Written request 1
Return the passage of the forum thread about Jaguar from "## ddma (Apr 25, 2002)" to "opout new stuff...", unchanged.

— START OF Page extract —

Also, I've had a new idea: What if 10.1.5 will be released mostly as a pre-jaguar thing to make sure apps work in Jaguar? Like 10.1.5 may have some underlying Jaguar stuff like antialiasing, so if an app is optimized for 10.1.5, then it's optimized for 10.2 as well. Just a thought.


----------



## ddma (Apr 25, 2002)

Hey, have you ever tried open the Energy Saver? It doesn't work on my system.


----------



## BBenve (Apr 26, 2002)

Well.. X.1.5 as pre Jaguar??? well of course..seems normal.. each update is a pre next update...remember installer update and security update??? they were needed for X.1.1 remember x.1.2 was needed to install x.1.3 lol.. Dricci... of course X.1.5 is something to try opout new stuff...


Regarding the leaking thingy... well it leaked for a simple reason..SOMEONE does not know what he/she signed...a CONFIDENTIAL AGREEMENT Apple would NEVER release something like that purposely, neither needs extra develkoper doing the job for them... X.2 has been in progress till september last year, and it will be close to be ready next week, for the Public preview at the WWDC.

And if they released this update on purpose to work on such thing as Open GL (that is a big thing not a small bug fix) then you should be worried...cause if they did not figure that out in a year.....well... they re not going to figure it out in a week......WWDC is close...and X:2 HAS to be ready ...and believe me... knowing how apple orks...IT's Ready


----------



## dricci (Apr 26, 2002)

Energy Saver works fine for me.. Looks like there's new options in there but I don't remember what the previous options were.


----------



## ddma (Apr 26, 2002)

what is ur build number? mine doesn't work.


----------



## dricci (Apr 26, 2002)

It's in my sig


----------



## ddma (Apr 26, 2002)

oh...  

btw, i got the same version and even reinstalled it but no luck.


----------



## The sandman (Apr 27, 2002)

..or maybe some faster TCP/IP stack?


----------

— END OF Page extract —
— START OF Information given —

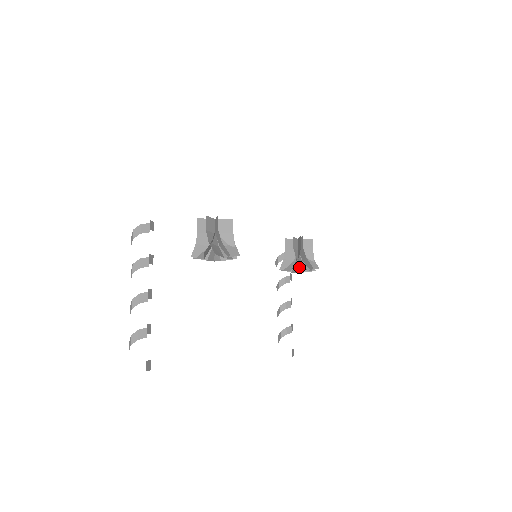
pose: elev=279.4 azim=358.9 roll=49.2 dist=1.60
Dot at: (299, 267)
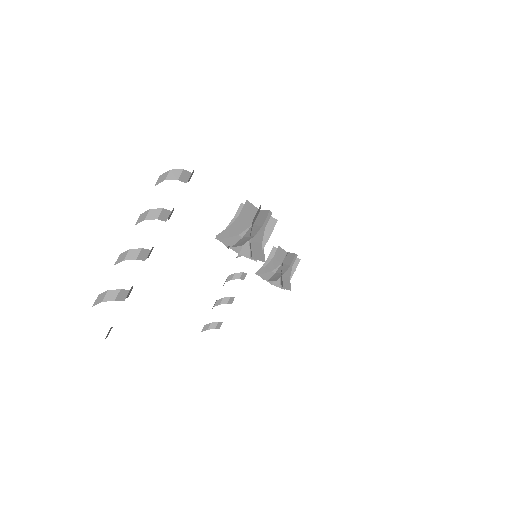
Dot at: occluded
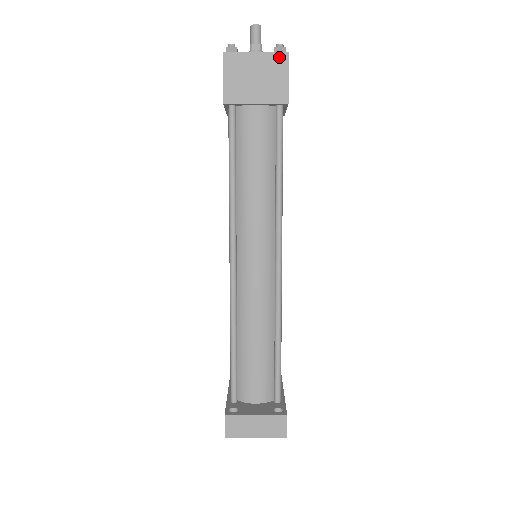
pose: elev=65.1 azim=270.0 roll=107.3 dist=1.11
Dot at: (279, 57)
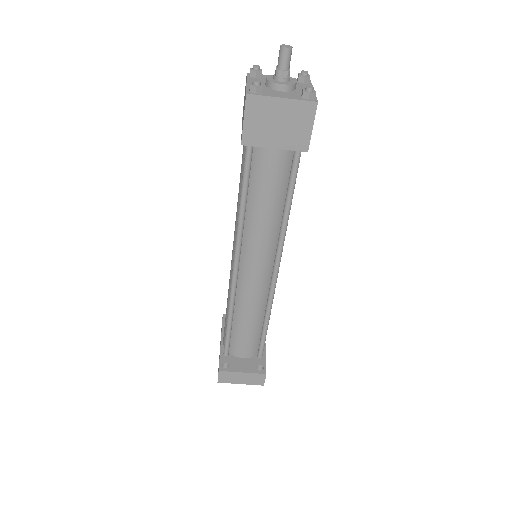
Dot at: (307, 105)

— END OF Information given —

Written request 2
Retype every line of the entries above character for character, omitting the pictures.

Full solution 1
## ddma (Apr 25, 2002)

Hey, have you ever tried open the Energy Saver? It doesn't work on my system.


----------



## BBenve (Apr 26, 2002)

Well.. X.1.5 as pre Jaguar??? well of course..seems normal.. each update is a pre next update...remember installer update and security update??? they were needed for X.1.1 remember x.1.2 was needed to install x.1.3 lol.. Dricci... of course X.1.5 is something to try opout new stuff...

Full solution 2
pose: elev=279.4 azim=358.9 roll=49.2 dist=1.60
Dot at: (299, 267)
Dot at: occluded
pose: elev=65.1 azim=270.0 roll=107.3 dist=1.11
Dot at: (279, 57)
Dot at: (307, 105)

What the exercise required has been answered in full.